Perhaps one of the most impactful changes to transportation will come from the simple fact that people won’t have to travel as much as they do now. The internet revolution that has led to a dramatic increase in telecommuting will continue to push more workers out of the traditional 9-to-5 paradigm, resulting in less traffic, less road maintenance, and reduced pollution. The rise in internet shopping that has led to the decline in shopping malls may finally lead to the end of brick-and-mortar retail and shopping entirely, with people getting their groceries dropped at their front doors by drones or other automated delivery vehicles.

The proliferation of automated vehicles may also call into question the very notion of private car ownership that has been a mainstay of American culture for generations. Owning and maintaining a car has long been one of the least efficient means of transportation because, for the vast majority of their lives, cars are merely waiting in driveways to be used. But in many parts of the country, they remain an absolute necessity — one that the average American spends $9,000 a year to own and maintain. With automated cars, however, more people will be able to free themselves from the burden of car ownership and instead rely on a network of low-cost, driverless taxis to get them around town.

The reduction in car ownership will also free up space that used to be devoted to parking. Businesses and residential developments will no longer have to provide vast parking lots for employees, customers, and residents. That will lower the cost of development and therefore the cost of housing as well as provide opportunities for cities to turn the space that used to be reserved for cars into something more valuable to the community, such as parks or other public amenities.

It’s hard to say how significant the changes will be and when they will occur. While it’s always tricky to anticipate technological shifts, it’s particularly hard when it comes to a domain that is as dependent on government as transportation. For instance, even if there are millions of individuals who are eager to opt for automated cars, they won’t be able to use them until the broader public, and its political leaders, are willing to allow them on public roads or to invest in the types of infrastructure changes that facilitate their widespread use.

Growing pains…

Many people will understandably greet the coming changes with hesitance or even hostility. In the near-term, many jobs are threatened. As of 2014, truck driving was the most common occupation in 28 U.S. states. The millions of part-time Uber and Lyft drivers who upended the taxi industry may similarly find themselves in need of new employment opportunities.

Concerns that currently exist about privacy will only become greater as tools that track our behavior become even more widespread. It will become much harder to travel without a larger public or private entity knowing where you’re heading if you depend on an automated car network that records your every move.

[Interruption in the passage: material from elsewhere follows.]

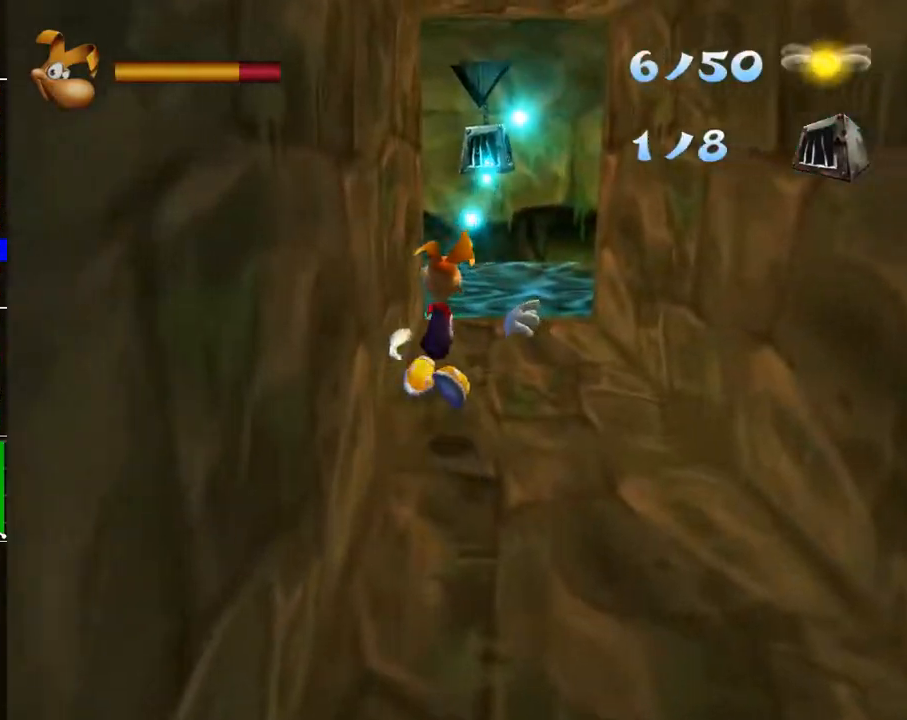
{"buttons": [], "left_stick": "up", "right_stick": "center", "events": []}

Finally, there will likely be doubts about whether more automation will make us safer. In the last few years, we’ve seen hackers compromise hospital systems, government databases, and credit card companies. While automated cars will likely lead to fewer crashes, the prospect of hacking into their systems and wreaking vehicular havoc is nevertheless terrifying. Unfortunately, this is not science fiction and has already been demonstrated in today’s vehicles.

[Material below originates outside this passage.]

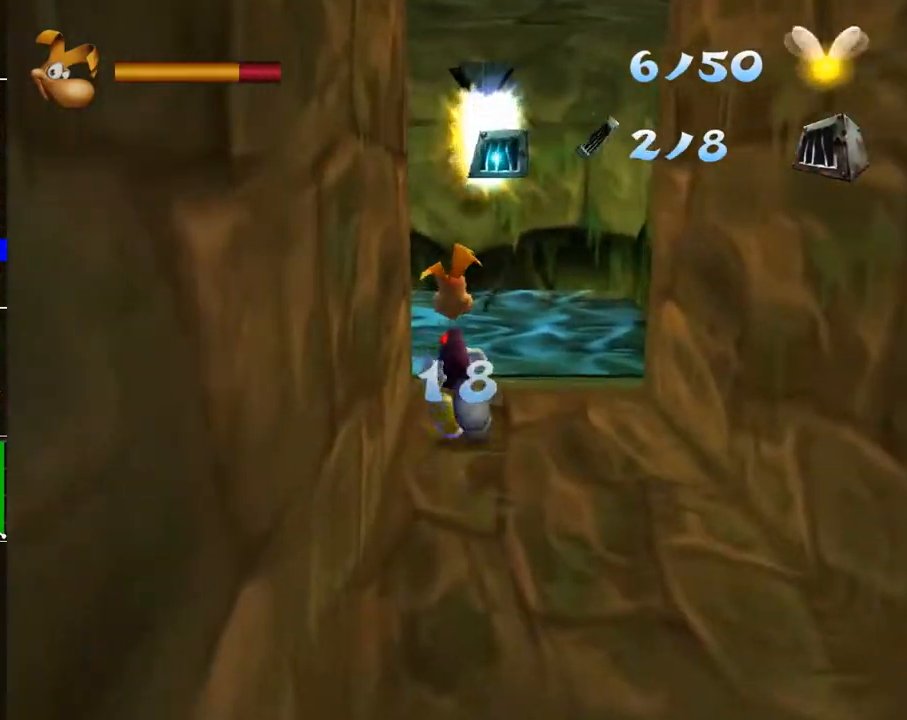
{"buttons": [], "left_stick": "up", "right_stick": "center", "events": []}
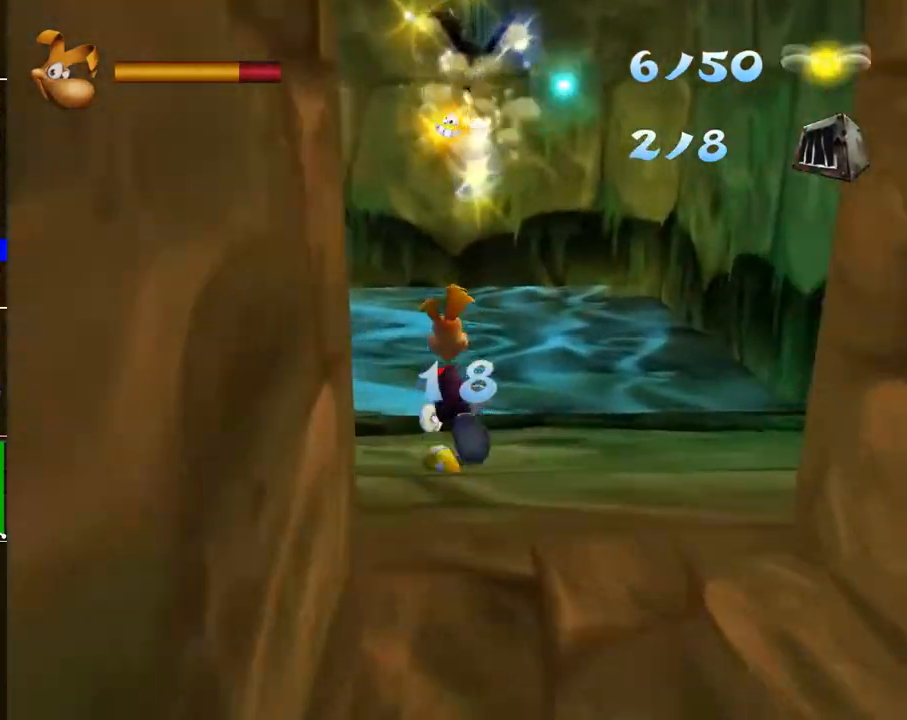
{"buttons": ["A"], "left_stick": "up", "right_stick": "center", "events": [[433, "A", "down"]]}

There are no easy answers for maximizing the opportunities presented by new technology and minimizing the drawbacks. Instead, it’s up to the public to educate itself on the issues and balance the risks and rewards and for policymakers to both champion new technology and hold it accountable. It’s important, however, that they not let the perfect be the enemy of the good. Cars certainly have not proven to be a perfect technology. But they beat a city covered in horse manure.